- Task statement
Can you copy out, unchanged, everything in the listing below from the line containing "The registered host MUST" down to the line containing "are still using it).", both of those lines included and nothing else?

=======

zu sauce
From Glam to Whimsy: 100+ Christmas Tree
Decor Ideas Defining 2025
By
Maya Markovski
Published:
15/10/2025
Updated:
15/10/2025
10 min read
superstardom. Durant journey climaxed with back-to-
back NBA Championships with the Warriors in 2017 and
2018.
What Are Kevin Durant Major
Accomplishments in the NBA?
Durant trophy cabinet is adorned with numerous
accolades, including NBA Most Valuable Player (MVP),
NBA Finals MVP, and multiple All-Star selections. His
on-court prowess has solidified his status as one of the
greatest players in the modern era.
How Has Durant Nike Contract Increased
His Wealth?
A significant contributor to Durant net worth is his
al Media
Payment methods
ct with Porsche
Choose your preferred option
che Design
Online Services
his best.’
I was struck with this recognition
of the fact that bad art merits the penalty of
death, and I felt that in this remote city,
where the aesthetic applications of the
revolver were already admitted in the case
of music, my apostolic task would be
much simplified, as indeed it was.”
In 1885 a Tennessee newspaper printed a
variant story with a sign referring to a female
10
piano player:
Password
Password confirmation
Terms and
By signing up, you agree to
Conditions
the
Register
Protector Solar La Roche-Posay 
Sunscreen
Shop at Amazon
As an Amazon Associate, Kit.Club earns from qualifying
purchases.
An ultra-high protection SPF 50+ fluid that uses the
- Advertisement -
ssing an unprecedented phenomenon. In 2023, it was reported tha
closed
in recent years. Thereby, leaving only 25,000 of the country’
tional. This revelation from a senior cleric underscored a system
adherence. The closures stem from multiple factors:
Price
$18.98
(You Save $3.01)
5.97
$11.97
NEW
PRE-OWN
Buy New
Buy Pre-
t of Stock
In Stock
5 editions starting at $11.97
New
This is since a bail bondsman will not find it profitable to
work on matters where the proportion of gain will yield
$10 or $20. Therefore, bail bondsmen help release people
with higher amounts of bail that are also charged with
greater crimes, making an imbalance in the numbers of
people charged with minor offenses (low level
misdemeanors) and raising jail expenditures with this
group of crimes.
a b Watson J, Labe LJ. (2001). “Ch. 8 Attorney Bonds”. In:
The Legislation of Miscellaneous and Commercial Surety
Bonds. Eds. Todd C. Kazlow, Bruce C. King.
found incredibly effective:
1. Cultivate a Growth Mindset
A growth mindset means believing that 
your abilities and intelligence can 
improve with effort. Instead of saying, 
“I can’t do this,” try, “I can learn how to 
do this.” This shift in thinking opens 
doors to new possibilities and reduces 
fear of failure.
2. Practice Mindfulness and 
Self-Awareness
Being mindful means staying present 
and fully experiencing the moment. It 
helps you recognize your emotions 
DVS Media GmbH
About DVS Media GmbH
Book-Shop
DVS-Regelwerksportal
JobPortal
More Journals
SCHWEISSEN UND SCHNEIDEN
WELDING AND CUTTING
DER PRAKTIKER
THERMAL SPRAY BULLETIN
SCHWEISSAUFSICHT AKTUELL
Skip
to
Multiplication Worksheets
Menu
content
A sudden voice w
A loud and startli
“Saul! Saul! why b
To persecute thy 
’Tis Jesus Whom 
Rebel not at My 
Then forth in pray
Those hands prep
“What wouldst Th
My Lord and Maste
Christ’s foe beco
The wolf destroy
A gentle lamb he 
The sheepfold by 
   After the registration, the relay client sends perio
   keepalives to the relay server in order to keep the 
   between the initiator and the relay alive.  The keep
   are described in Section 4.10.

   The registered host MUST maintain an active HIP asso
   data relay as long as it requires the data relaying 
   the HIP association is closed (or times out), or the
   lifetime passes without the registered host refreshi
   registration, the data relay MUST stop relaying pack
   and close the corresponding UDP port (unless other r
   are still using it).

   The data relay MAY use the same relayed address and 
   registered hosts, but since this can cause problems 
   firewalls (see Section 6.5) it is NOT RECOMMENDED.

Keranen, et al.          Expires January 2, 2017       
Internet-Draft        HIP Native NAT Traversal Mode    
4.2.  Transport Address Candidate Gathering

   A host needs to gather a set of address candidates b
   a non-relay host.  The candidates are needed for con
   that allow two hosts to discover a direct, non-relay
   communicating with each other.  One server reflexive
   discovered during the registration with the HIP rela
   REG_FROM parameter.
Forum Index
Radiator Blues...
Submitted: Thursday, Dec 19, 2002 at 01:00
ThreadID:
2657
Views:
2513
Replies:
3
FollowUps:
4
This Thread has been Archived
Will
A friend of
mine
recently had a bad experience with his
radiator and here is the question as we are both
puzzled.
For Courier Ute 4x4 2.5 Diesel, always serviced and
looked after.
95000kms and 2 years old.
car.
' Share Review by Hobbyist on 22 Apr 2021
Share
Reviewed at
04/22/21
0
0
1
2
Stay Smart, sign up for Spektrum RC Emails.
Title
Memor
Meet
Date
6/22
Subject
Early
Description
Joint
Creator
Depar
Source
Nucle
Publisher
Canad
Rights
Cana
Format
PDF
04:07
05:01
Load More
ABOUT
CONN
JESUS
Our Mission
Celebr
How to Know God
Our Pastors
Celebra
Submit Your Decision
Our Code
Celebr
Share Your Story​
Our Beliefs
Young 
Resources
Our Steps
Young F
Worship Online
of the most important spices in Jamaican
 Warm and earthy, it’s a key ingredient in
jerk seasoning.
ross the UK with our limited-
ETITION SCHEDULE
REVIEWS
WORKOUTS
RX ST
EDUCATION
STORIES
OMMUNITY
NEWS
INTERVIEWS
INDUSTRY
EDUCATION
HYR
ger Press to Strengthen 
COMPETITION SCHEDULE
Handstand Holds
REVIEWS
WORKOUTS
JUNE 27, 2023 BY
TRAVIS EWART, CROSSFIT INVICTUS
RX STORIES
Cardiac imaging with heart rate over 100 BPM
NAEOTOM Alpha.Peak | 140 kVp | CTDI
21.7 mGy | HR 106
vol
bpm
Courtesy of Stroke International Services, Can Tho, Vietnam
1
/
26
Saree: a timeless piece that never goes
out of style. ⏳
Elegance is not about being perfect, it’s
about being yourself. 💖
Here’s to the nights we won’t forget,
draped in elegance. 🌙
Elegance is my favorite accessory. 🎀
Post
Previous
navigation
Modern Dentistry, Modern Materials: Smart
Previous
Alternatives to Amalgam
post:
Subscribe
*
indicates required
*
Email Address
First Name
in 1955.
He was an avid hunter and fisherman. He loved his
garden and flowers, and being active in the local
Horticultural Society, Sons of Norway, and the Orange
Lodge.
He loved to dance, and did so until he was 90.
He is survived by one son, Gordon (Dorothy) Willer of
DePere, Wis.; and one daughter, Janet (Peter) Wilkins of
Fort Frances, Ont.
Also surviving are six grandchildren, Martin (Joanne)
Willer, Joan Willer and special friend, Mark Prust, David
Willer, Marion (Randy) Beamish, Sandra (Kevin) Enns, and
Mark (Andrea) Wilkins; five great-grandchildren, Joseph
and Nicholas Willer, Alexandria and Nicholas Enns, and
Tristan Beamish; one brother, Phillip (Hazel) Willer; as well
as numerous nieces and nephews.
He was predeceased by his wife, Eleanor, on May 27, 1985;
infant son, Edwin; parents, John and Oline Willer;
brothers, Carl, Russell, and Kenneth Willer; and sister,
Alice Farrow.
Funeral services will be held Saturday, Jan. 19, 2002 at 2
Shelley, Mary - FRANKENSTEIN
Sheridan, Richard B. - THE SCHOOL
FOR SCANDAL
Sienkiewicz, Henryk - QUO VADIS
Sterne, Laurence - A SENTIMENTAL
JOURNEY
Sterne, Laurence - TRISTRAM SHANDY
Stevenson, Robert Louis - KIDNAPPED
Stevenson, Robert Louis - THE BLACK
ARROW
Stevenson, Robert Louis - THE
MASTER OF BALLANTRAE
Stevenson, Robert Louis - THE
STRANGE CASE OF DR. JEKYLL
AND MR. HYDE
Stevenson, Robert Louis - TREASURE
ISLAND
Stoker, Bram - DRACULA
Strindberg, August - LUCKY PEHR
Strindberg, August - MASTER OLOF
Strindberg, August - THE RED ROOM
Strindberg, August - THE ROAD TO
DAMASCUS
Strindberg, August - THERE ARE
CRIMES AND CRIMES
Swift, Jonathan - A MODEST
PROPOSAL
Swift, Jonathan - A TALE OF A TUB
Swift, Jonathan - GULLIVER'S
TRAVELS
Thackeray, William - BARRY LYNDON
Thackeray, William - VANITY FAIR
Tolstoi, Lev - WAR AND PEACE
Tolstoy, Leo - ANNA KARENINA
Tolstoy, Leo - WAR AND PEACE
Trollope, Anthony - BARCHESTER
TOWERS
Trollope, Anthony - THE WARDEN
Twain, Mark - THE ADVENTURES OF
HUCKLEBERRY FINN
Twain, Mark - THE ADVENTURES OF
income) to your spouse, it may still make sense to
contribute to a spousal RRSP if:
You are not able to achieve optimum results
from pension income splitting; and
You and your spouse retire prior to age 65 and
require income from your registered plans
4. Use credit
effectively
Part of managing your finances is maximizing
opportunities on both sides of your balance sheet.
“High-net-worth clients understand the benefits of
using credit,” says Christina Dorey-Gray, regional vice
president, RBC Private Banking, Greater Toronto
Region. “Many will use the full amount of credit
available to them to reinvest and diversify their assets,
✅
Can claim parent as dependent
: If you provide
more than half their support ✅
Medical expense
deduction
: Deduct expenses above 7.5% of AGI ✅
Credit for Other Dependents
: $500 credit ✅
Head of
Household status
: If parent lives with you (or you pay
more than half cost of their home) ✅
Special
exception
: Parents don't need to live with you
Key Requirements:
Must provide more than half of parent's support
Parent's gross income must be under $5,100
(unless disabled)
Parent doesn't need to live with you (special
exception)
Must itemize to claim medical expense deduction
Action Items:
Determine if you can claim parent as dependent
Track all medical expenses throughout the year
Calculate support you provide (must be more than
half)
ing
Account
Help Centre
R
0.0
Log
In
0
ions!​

=======

- Task solution
   The registered host MUST maintain an active HIP asso
   data relay as long as it requires the data relaying 
   the HIP association is closed (or times out), or the
   lifetime passes without the registered host refreshi
   registration, the data relay MUST stop relaying pack
   and close the corresponding UDP port (unless other r
   are still using it).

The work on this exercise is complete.